Micron’s PE ratio is currently low because it’s been calculated using its peak EPS (earnings per share) and its earnings are not sustainable. If we remove the effects of cyclicity and consider the company’s average EPS of the last five years, Micron’s PE ratio comes in at 23x. For this reason, we can determine that the PE ratio is not the right metric by which to value Micron’s cyclical stock.

Even NVIDIA’s (NVDA) price ratios show that its stock is overvalued, but investors continue to enjoy capital gains. Why? NVIDIA is a growth stock, and its stock price is influenced more by its future growth opportunities than what it has already achieved. However, price ratios are a good measure for stocks such as Intel (INTC) and Qualcomm (QCOM), for which price growth largely depends on earnings growth.

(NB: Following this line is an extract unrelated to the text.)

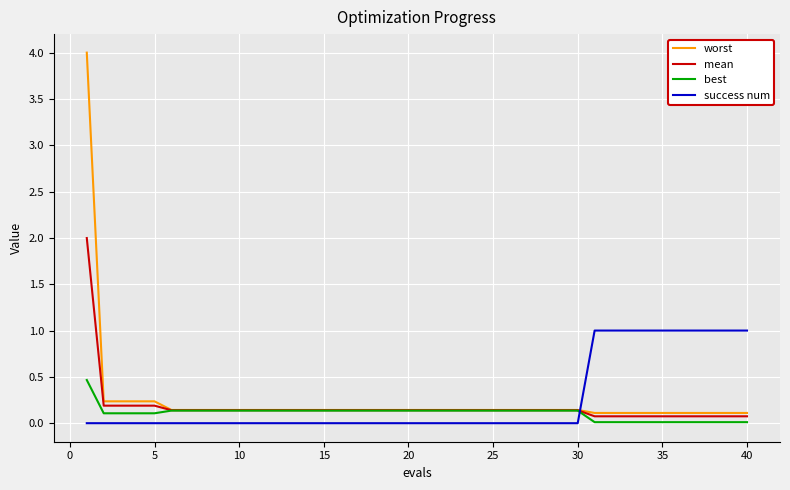

Rank the series by their maximum value, from lowest to highest.

best, success num, mean, worst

Let’s take a look at some other price ratios to understand Micron’s actual valuation.

Other price ratios

Micron’s PS (price-to-sales) ratio of 2.3x is higher than the industry average of 2.2x, and its PB (price-to-book) ratio of 2.3x is slightly lower than the industry average of 3.0x. If Micron were a cheap stock, these two ratios would be near their historical lows, but that’s not the case.

Micron’s 2017 PS ratio of 2.3x was slightly lower than its 2014 PS ratio of 2.6x (when the company was enjoying a DRAM market upturn) but higher than its 2016 PS ratio of 1.8x (when the company faced a DRAM downturn). Similarly, its 2017 PB ratio of 2.3x was lower than its 2014 PB ratio of 3.5x but higher than its 2016 PB ratio of 2.0x.

These metrics show that Micron stock is not as cheap as it appears but not as expensive as its previous uptrends. Even if investors buy the stock at its current valuation, they could enjoy some capital gains.